#### SEITENAUSZUG ####
Art Donaldson (Mike Faist) befindet sich als Tennisprofi – mehrfacher Grand-Slam-Gewinner und einer der fünf besten Tennisspieler weltweit – in einer mentalen Tiefphase. Anstatt zu gewinnen, verliert er. Seine Frau und Managerin Tashi (Zendaya) schickt ihn deshalb zu einem kleinen Turnier an einer Provinzuniversität. Seine Gegner sind Anfänger, die er leicht besiegen kann. Danach sollte er mental wieder fit für die nächsten richtigen Turniere sein.
Dieser Plan kollidiert mit der Wirklichkeit, als Patrick Zweig (Josh O’Connor) auftaucht. Auch er ist ein Tennisprofi. Er zehrt von früheren Erfolgen und ist in einer finanziellen Tiefphase. Mit seiner Kreditkarte kann er noch nicht einmal ein billiges Hotelzimmer bezahlen. Das Preisgeld würde sein Bankkonto aufbessern.
####
▶ **AUFGABE 1**: Wohin schickt Tashi ihren Mann Art laut dem Seitenauszug?
Der Seitenauszug und die Datensätze stammen aus verschiedenen Quellen.
#### DATENAUSZUG ####
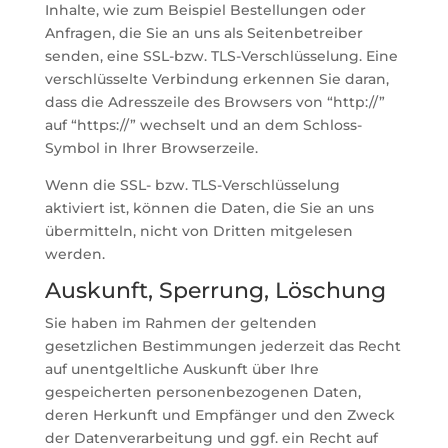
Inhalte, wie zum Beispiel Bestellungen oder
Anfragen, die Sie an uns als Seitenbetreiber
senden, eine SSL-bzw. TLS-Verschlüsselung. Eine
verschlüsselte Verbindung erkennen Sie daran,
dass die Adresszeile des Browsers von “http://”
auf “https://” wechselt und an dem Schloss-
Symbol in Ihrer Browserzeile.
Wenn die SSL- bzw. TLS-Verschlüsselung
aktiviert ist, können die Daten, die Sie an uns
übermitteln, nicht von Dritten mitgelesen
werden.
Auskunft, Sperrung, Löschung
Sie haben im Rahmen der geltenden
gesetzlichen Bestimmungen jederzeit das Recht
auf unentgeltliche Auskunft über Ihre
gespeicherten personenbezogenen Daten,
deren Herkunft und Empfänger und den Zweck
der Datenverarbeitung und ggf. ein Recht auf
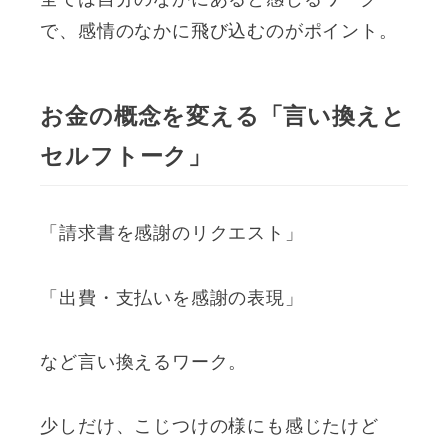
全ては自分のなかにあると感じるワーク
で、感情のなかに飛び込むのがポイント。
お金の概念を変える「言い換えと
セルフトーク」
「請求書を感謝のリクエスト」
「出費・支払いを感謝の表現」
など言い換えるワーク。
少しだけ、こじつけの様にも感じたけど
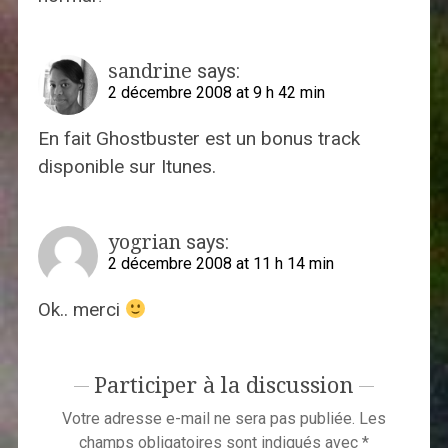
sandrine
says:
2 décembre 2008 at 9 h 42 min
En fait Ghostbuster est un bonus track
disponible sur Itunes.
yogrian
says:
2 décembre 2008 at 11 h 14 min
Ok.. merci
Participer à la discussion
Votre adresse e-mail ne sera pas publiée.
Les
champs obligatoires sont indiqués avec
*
####
▶ **AUFGABE 2**: Überarbeite alle Datensätze so, dass überall "says" durch "écrit" ersetzt ist und sonst nichts geändert wird. Lass die Bilder in deiner Antwort weg.

▶ **LÖSUNG 1**: Zu einem kleinen Turnier an einer Provinzuniversität.

▶ **LÖSUNG 2**:
Inhalte, wie zum Beispiel Bestellungen oder
Anfragen, die Sie an uns als Seitenbetreiber
senden, eine SSL-bzw. TLS-Verschlüsselung. Eine
verschlüsselte Verbindung erkennen Sie daran,
dass die Adresszeile des Browsers von “http://”
auf “https://” wechselt und an dem Schloss-
Symbol in Ihrer Browserzeile.
Wenn die SSL- bzw. TLS-Verschlüsselung
aktiviert ist, können die Daten, die Sie an uns
übermitteln, nicht von Dritten mitgelesen
werden.
Auskunft, Sperrung, Löschung
Sie haben im Rahmen der geltenden
gesetzlichen Bestimmungen jederzeit das Recht
auf unentgeltliche Auskunft über Ihre
gespeicherten personenbezogenen Daten,
deren Herkunft und Empfänger und den Zweck
der Datenverarbeitung und ggf. ein Recht auf
全ては自分のなかにあると感じるワーク
で、感情のなかに飛び込むのがポイント。
お金の概念を変える「言い換えと
セルフトーク」
「請求書を感謝のリクエスト」
「出費・支払いを感謝の表現」
など言い換えるワーク。
少しだけ、こじつけの様にも感じたけど
sandrine
écrit:
2 décembre 2008 at 9 h 42 min
En fait Ghostbuster est un bonus track
disponible sur Itunes.
yogrian
écrit:
2 décembre 2008 at 11 h 14 min
Ok.. merci
Participer à la discussion
Votre adresse e-mail ne sera pas publiée.
Les
champs obligatoires sont indiqués avec
*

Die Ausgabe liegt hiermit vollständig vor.